From: Iain Barnett on
Hi,

I've some more regex questions. I wrote a pattern to check for valid regexes and inspect the parts (we all have our reasons for the things we do:) It wasn't working so I went down to simpler and simpler patterns, but I'm a bit surprised at the way Ruby 1.9 is handling the regexes. I tested the same pattern in Perl and it came out with the answers I'd expect.

Is this down to me using perl regexes for so long, or is there something I'm missing about Ruby's implementation? It appears ^ at the beginning of a string doesn't bind as strongly as I'd expect.


I believe this test should fail as <delim> should be bound to the beginning of the string by the ^ , and the match result is a little bit crazy - shouldn't the main capture be "d\\d" if it's following the logical route it's chosen?
$ ruby -e '
md = /^(?<mors>m)?(?<delim>.)(?<pat>.+?)\g<delim>/.match( %q!/\d\d\\d! )
puts md.inspect
'
#<MatchData "/\\d" mors:nil delim:"d" pat:"\\">


Here I add on a trailing slash to the string, and (I believe) it should bring me back what's between the / / :
$ ruby -e '
md = /^(?<mors>m)?(?<delim>.)(?<pat>.+?)\g<delim>/.match( %q!/\d\d\\d/! )
puts md.inspect
'
#<MatchData "/\\d" mors:nil delim:"d" pat:"\\">

Here's the first string in perl 5.12 :
$ perl -e '
if ( q(/\d\d\\d) =~ /^(?<mors>m)?(?<delim>.)(?<pat>.+?)\g{delim}/ ) {
while ( my ($key, $value) = each(%+) ) {
print "$key => $value\n";
}
}
'
<nothing here, what I'd expect>

And here it is with the "valid" string:
$ perl -e '
if ( q(/\d\d\\d/) =~ /^(?<mors>m)?(?<delim>.)(?<pat>.+?)\g{delim}/ ) {
while ( my ($key, $value) = each(%+) ) {
print "$key => $value\n";
}
}
'
pat => \d\d\d
delim => /

These are the answers I'd expect.


Even this seems unexpected to me, if I remove the <mors> then surely ^ should bind <delim> to the beginning???
$ ruby -e '
md = /^(?<delim>.)(?<pat>.+?)\g<delim>/.match( %q!/\d\d\\d/! )

Activities:
1. Answer these from the forum post on Ruby regexes:
(a) Which version of Ruby is the poster surprised by?
(b) Which version of Perl did the poster use for comparison?
(c) In the Perl run with the "valid" string, what value is printed for delim?
2. Render this sentence from the forum post on Ruby regexes in Spanish: "It appears ^ at the beginning of a string doesn't bind as strongly as I'd expect."
3. Resume the forum post on Ruby regexes from the point where it stops.
The material after this point is separate from the forum post on Ruby regexes.

(Excerpts from a dataset)
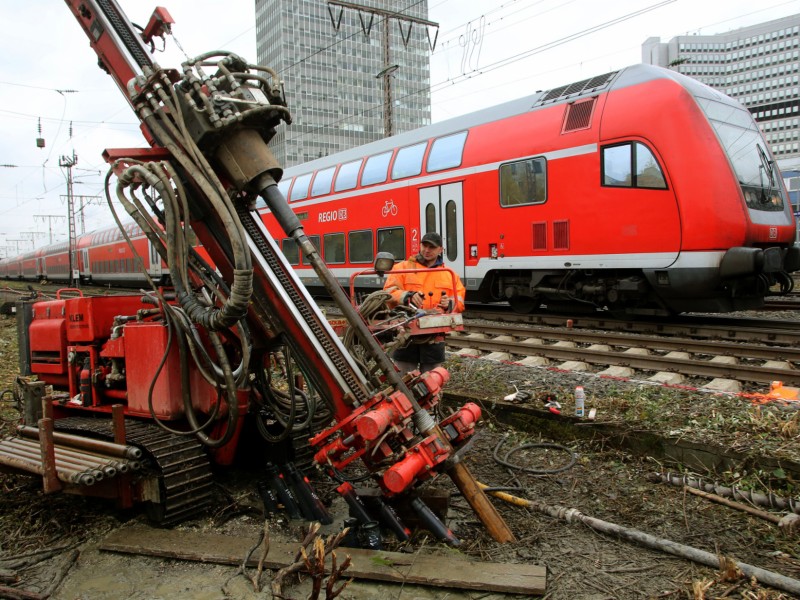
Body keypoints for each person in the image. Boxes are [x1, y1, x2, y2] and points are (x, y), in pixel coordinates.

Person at [383, 231, 466, 374]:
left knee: (432, 378)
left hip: (433, 335)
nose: (426, 250)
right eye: (424, 245)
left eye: (431, 247)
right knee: (404, 378)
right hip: (405, 332)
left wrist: (449, 304)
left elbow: (459, 300)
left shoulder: (449, 274)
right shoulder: (402, 268)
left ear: (440, 250)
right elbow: (388, 293)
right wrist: (406, 295)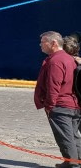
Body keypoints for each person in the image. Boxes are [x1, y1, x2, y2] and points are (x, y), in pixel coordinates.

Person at [35, 31, 81, 167]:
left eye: (43, 42)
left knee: (65, 137)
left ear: (53, 43)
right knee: (74, 136)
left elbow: (53, 86)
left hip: (61, 106)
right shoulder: (69, 58)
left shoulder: (55, 61)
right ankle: (75, 161)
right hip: (73, 105)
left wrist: (49, 107)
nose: (40, 45)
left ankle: (72, 165)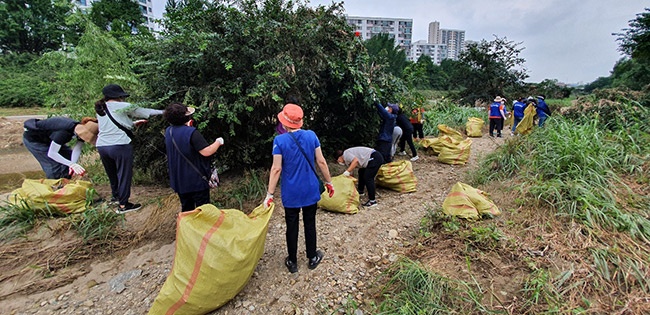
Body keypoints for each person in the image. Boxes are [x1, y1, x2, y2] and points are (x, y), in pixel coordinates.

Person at [263, 103, 334, 274]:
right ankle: (312, 257)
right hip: (310, 189)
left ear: (285, 123)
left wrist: (269, 194)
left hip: (291, 192)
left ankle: (292, 261)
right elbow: (321, 161)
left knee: (291, 225)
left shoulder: (279, 141)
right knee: (310, 223)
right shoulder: (311, 136)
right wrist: (329, 182)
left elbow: (276, 168)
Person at [94, 84, 164, 214]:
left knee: (112, 174)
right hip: (119, 145)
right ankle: (123, 205)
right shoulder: (122, 106)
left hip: (102, 145)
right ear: (119, 96)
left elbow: (111, 124)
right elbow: (146, 111)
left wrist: (132, 124)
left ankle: (115, 197)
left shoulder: (101, 107)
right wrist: (165, 112)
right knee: (124, 174)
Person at [163, 103, 224, 212]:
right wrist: (218, 142)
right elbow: (207, 151)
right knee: (204, 211)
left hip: (179, 182)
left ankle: (187, 228)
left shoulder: (169, 131)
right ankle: (203, 229)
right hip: (196, 181)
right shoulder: (192, 133)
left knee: (187, 210)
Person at [23, 116, 99, 179]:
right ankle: (55, 187)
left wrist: (72, 164)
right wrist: (72, 165)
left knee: (68, 156)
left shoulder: (79, 130)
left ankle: (66, 181)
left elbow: (77, 148)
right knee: (53, 166)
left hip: (50, 139)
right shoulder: (63, 133)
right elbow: (52, 153)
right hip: (35, 140)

Task-by-task outputs:
1.
(a) Ruby 1.9
(b) Perl 5.12
(c) /

2. Parece que ^ al principio de una cadena no se vincula con tanta fuerza como yo esperaría.

3.
puts md.inspect
'
#<MatchData "/\\d" delim:"d" pat:"\\">


These work as I'd expect by using the end of line $ :
$ ruby -e '
md = /^(?<delim>.)(?<pat>.+?)\g<delim>$/.match( %q!/\d\d\\d/! )
puts md.inspect
'
#<MatchData "/\\d\\d\\d/" delim:"/" pat:"\\d\\d\\d">

$ ruby -e '
md = /^(?<mors>m)?(?<delim>.)(?<pat>.+?)\g<delim>$/.match( %q!/\d\d\\d/! )
puts md.inspect
'
#<MatchData "/\\d\\d\\d/" mors:nil delim:"/" pat:"\\d\\d\\d">

And finally, if I remove the caret but leave the $ I get the answer I'd expect (or that I'm looking for) :
$ ruby -e '
md = /(?<mors>m)?(?<delim>.)(?<pat>.+?)\g<delim>$/.match( %q!/\d\d\\d/! )
puts md.inspect
'

#<MatchData "/\\d\\d\\d/" mors:nil delim:"/" pat:"\\d\\d\\d">


Regards,
Iain




From: Robert Klemme on
On 07/26/2010 06:01 PM, Iain Barnett wrote:
> Hi,
>
> I've some more regex questions. I wrote a pattern to check for valid
> regexes and inspect the parts (we all have our reasons for the things
> we do:) It wasn't working so I went down to simpler and simpler
> patterns, but I'm a bit surprised at the way Ruby 1.9 is handling the
> regexes. I tested the same pattern in Perl and it came out with the
> answers I'd expect.
>
> Is this down to me using perl regexes for so long, or is there
> something I'm missing about Ruby's implementation? It appears ^ at
> the beginning of a string doesn't bind as strongly as I'd expect.
>
>
> I believe this test should fail as<delim> should be bound to the
> beginning of the string by the ^ , and the match result is a little
> bit crazy - shouldn't the main capture be "d\\d" if it's following
> the logical route it's chosen? $ ruby -e ' md =
> /^(?<mors>m)?(?<delim>.)(?<pat>.+?)\g<delim>/.match( %q!/\d\d\\d! )
> puts md.inspect ' #<MatchData "/\\d" mors:nil delim:"d" pat:"\\">
>

I think you found a bug - probably related to referring to back
references to named capturing groups:

irb(main):013:0> s = %q!/\d\d\\d!
=> "/\\d\\d\\d"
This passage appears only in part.